Egypt President Abdel Fattah Al-Sisi has waded into the debate over the publication of cartoons of the Prophet Muhammad, saying that freedom of speech "stops" when Muslims are offended.

The comments come after Al-Azhar University - one of preeminent places of learning for Sunni scholars - called on the international community to criminalse "anti-Muslim" sentiments.

President Emmanuel Macron has defended the publication of the cartoons by satirical French magazine Charlie Hebdo and promotion of them by activists, after the murder of a schoolteacher who had shown students the offending images.

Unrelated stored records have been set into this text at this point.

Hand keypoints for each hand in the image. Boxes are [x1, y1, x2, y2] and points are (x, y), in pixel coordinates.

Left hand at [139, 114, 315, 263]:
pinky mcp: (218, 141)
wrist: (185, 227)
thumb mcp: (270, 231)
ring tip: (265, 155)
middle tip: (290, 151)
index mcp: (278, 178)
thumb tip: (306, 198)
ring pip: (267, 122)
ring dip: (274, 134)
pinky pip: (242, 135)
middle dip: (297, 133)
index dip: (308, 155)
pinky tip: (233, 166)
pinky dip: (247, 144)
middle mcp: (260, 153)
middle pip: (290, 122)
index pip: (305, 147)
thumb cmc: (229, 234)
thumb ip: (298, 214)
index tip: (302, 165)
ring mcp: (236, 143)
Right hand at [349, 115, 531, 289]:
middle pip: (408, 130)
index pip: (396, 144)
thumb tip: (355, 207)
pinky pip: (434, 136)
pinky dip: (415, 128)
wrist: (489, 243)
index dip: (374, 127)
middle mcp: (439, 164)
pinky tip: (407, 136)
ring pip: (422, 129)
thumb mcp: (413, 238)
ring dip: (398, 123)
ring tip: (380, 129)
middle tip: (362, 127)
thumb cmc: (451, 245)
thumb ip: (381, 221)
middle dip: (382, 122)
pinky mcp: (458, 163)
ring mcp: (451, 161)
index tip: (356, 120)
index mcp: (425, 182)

For many in France the publication has become a free speech issue, but Sisi said that such actions should stop if they hurt Muslims.

"We also have rights. We have the right for our feelings not to be hurt and for our values not to be hurt," Sisi said during a speech to commemorate the Prophet Muhammad's birthday.

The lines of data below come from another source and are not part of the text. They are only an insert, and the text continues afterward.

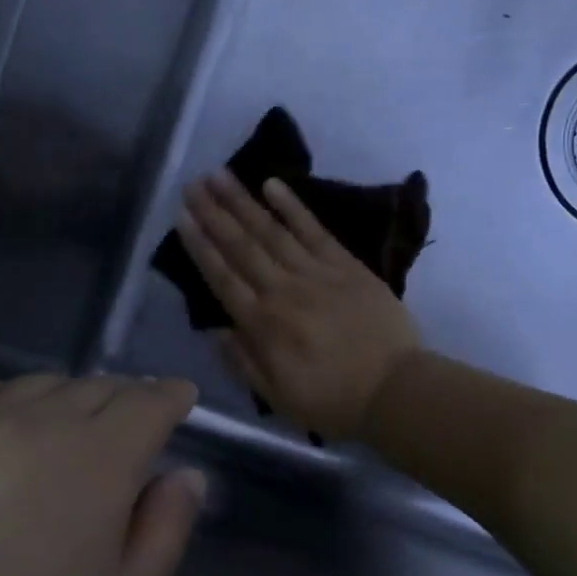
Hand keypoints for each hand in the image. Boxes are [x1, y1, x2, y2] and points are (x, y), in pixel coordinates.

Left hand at [0, 375, 205, 575]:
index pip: (147, 402)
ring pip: (33, 386)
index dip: (169, 396)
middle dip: (122, 399)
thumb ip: (167, 528)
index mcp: (96, 459)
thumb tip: (184, 474)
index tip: (178, 399)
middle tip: (128, 423)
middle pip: (93, 387)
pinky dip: (2, 403)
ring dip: (64, 399)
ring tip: (65, 428)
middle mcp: (33, 423)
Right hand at [178, 170, 422, 440]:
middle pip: (242, 246)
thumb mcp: (278, 397)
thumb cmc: (334, 400)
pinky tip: (273, 184)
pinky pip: (314, 229)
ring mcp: (316, 273)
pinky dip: (293, 206)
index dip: (200, 246)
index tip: (181, 217)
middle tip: (192, 184)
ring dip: (243, 201)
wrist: (395, 389)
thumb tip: (215, 331)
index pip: (222, 277)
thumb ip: (243, 363)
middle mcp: (283, 291)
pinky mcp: (346, 264)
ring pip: (271, 231)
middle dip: (213, 213)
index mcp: (263, 325)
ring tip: (220, 175)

"Please, stop hurting us," Sisi said. "To insult the prophets amounts to underestimating the religious beliefs of many people."

He then went on to criticise France's claims that the illustrations of the Prophet Muhammad is a fundamental aspect of free speech.

"And if some have the freedom to express what is in their thoughts I imagine that this stops when it comes to offending the feelings of more than 1.5 billion people," he added

Macron insists the government is only against "Islamism" and extremism and not Islam, but the debate has seen him engaged in a diplomatic dispute with Turkey's Recep Tayyip Erdogan.

Read also: French government shuts down major Muslim charity as 'Islamophobic' anti-extremism campaign continues

Sisi has engaged in his own crackdown on Islamists and free-speech advocates.

Since the military overthrew Egypt’s first democratically-elected government in 2013, Sisi has banned the Muslim Brotherhood and thrown thousands of its supporters in jail.